Namun, fakta-fakta di bawah ini menunjukkan, betapa luar biasanya dukungan rakyat dan para pemimpin Arab, yang bahu membahu dengan para pemimpin Indonesia, dan memberikan bantuan bersifat total, bagi tegaknya negara Republik Indonesia. Mereka dengan gigih memberikan dukungan bagi kemerdekaan, dan sekaligus memberkan pengakuan terhadap negara Republik Indonesia, di awal kemerdekaannya. Apakah fakta sejarah ini harus dihapuskan oleh Ruhut Sitompul?
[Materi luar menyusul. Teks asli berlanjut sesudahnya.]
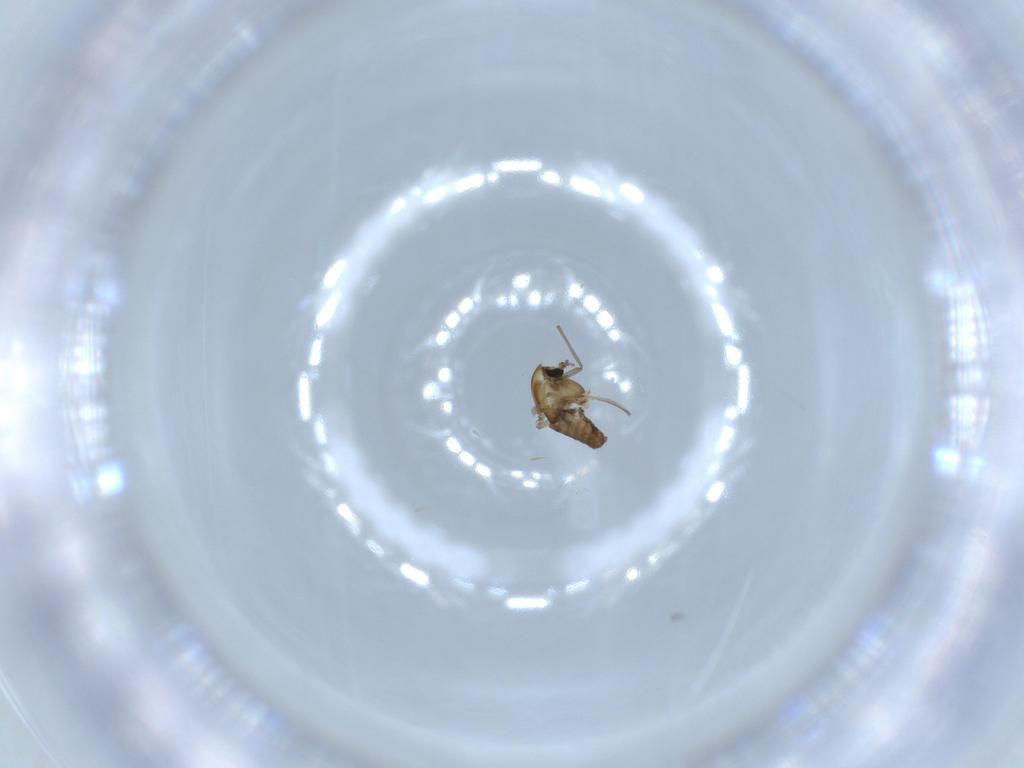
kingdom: Animalia
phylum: Arthropoda
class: Insecta
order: Diptera
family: Chironomidae
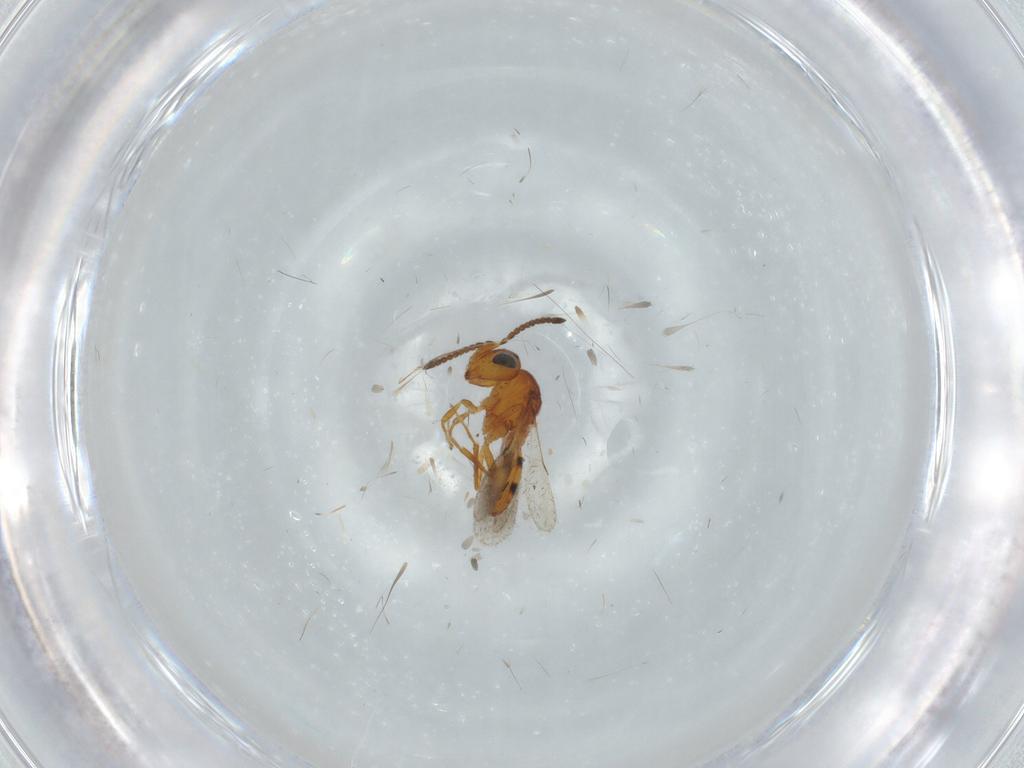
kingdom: Animalia
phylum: Arthropoda
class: Insecta
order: Hymenoptera
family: Scelionidae
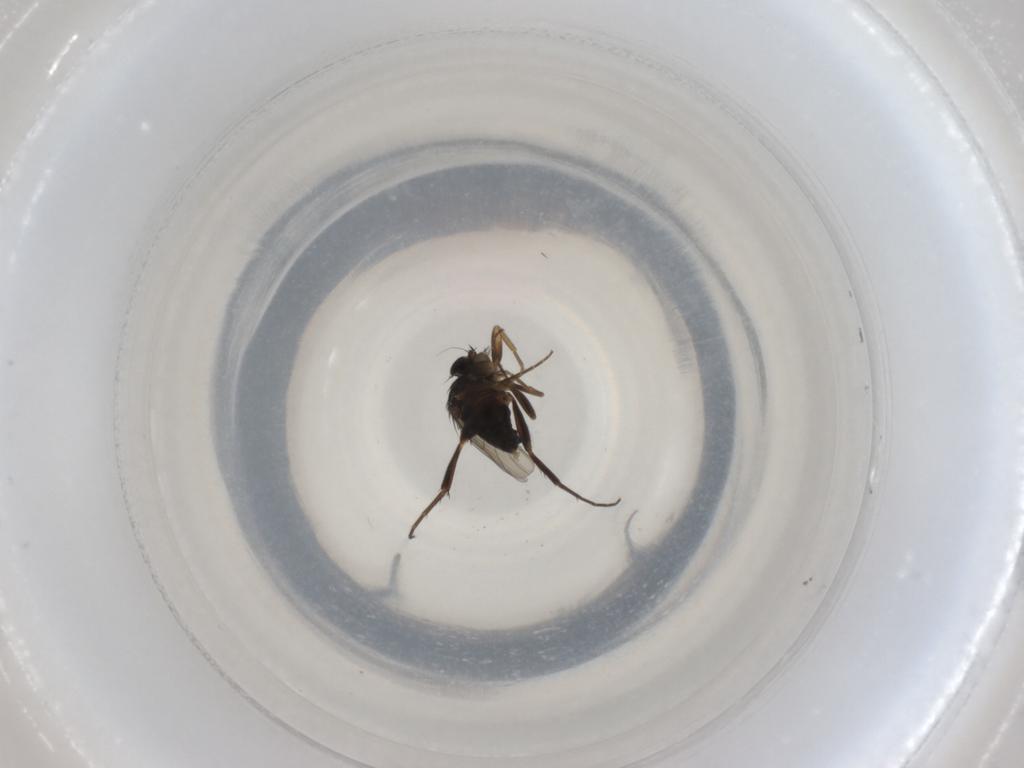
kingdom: Animalia
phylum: Arthropoda
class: Insecta
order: Diptera
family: Phoridae
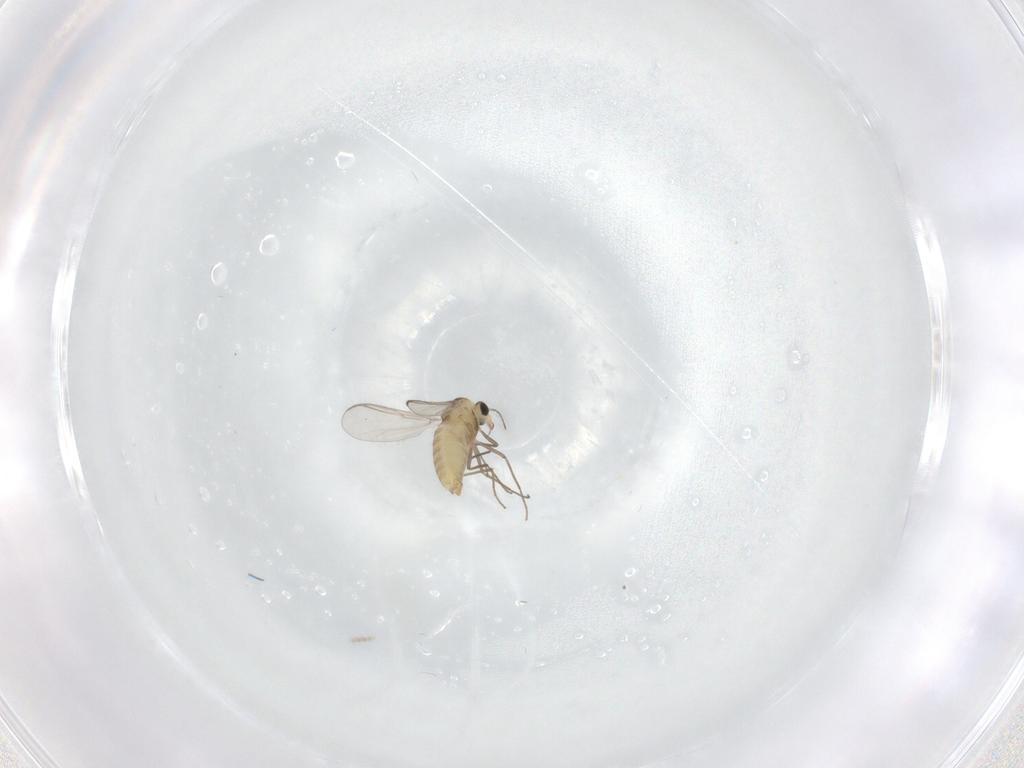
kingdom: Animalia
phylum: Arthropoda
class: Insecta
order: Diptera
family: Chironomidae
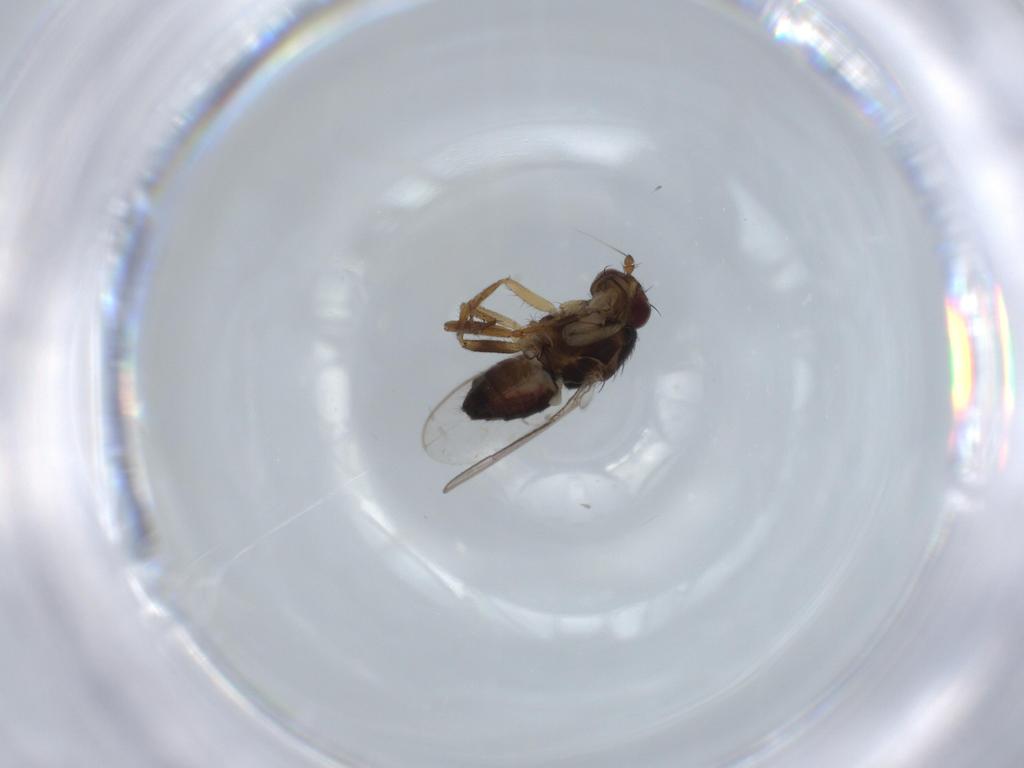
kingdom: Animalia
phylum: Arthropoda
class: Insecta
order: Diptera
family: Sphaeroceridae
1.Menjelang kelamnya malam, di bulan Juli 1945, sekumpulan orang Indonesia, yang umumnya para kelasi, yang ada disebuah penginapan sederhana, mereka berkumpul, disertai para mahasiswa Indonesia yang ada di Mesir. Mereka mendiskusikan tentang persiapan Indonesia merdeka. Muhammad Zein Hassan, seorang mahasiswa yang hadhir dalam pertemuan itu, menyatakan, ‘Kalian sebaiknya meninggalkan kapal-kapal Sekutu agar tidak menodai perjuangan’, ujar Zein kepada para kelasi yang ada di Port Said, Terusan Suez. Lalu, ucapan Muhammad Zein itu disambut para kelasi dengan ungkapan, ‘Jika fatwa itu sudah turun, kami akan mematuhinya’, ujar salah satu diantara mereka. Dan, pertemuan itu ditutup pukul satu dinihari, dan disertai dengan sumpah setia dari semua yang hadir terhadap perjuangan bangsanya yang ada di tanah air.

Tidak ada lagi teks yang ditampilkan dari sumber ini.